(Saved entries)
========================================================================

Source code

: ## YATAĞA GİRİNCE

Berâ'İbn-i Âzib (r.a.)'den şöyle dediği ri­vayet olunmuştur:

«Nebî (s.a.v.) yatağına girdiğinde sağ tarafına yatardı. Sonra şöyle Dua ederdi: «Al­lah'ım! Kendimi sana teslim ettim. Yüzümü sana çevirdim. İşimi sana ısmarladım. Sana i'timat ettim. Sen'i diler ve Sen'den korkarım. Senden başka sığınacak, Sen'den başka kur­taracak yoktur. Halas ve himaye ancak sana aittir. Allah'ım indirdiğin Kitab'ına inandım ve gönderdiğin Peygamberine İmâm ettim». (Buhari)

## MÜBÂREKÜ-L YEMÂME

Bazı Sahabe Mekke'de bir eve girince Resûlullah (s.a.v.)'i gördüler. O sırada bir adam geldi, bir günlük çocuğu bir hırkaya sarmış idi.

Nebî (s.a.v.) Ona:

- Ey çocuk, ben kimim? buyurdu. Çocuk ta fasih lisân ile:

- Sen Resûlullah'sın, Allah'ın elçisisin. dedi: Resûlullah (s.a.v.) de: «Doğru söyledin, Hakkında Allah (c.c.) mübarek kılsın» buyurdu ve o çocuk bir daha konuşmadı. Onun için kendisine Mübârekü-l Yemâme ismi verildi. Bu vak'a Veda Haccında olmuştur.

========================================================================

[WHAT YOU ARE ASKED TO DO] Reproduce all of the entries above verbatim.

[FINISHED TASK]
Source code

: ## YATAĞA GİRİNCE

Berâ'İbn-i Âzib (r.a.)'den şöyle dediği ri­vayet olunmuştur:

«Nebî (s.a.v.) yatağına girdiğinde sağ tarafına yatardı. Sonra şöyle Dua ederdi: «Al­lah'ım! Kendimi sana teslim ettim. Yüzümü sana çevirdim. İşimi sana ısmarladım. Sana i'timat ettim. Sen'i diler ve Sen'den korkarım. Senden başka sığınacak, Sen'den başka kur­taracak yoktur. Halas ve himaye ancak sana aittir. Allah'ım indirdiğin Kitab'ına inandım ve gönderdiğin Peygamberine İmâm ettim». (Buhari)

## MÜBÂREKÜ-L YEMÂME

Bazı Sahabe Mekke'de bir eve girince Resûlullah (s.a.v.)'i gördüler. O sırada bir adam geldi, bir günlük çocuğu bir hırkaya sarmış idi.

Nebî (s.a.v.) Ona:

- Ey çocuk, ben kimim? buyurdu. Çocuk ta fasih lisân ile:

- Sen Resûlullah'sın, Allah'ın elçisisin. dedi: Resûlullah (s.a.v.) de: «Doğru söyledin, Hakkında Allah (c.c.) mübarek kılsın» buyurdu ve o çocuk bir daha konuşmadı. Onun için kendisine Mübârekü-l Yemâme ismi verildi. Bu vak'a Veda Haccında olmuştur.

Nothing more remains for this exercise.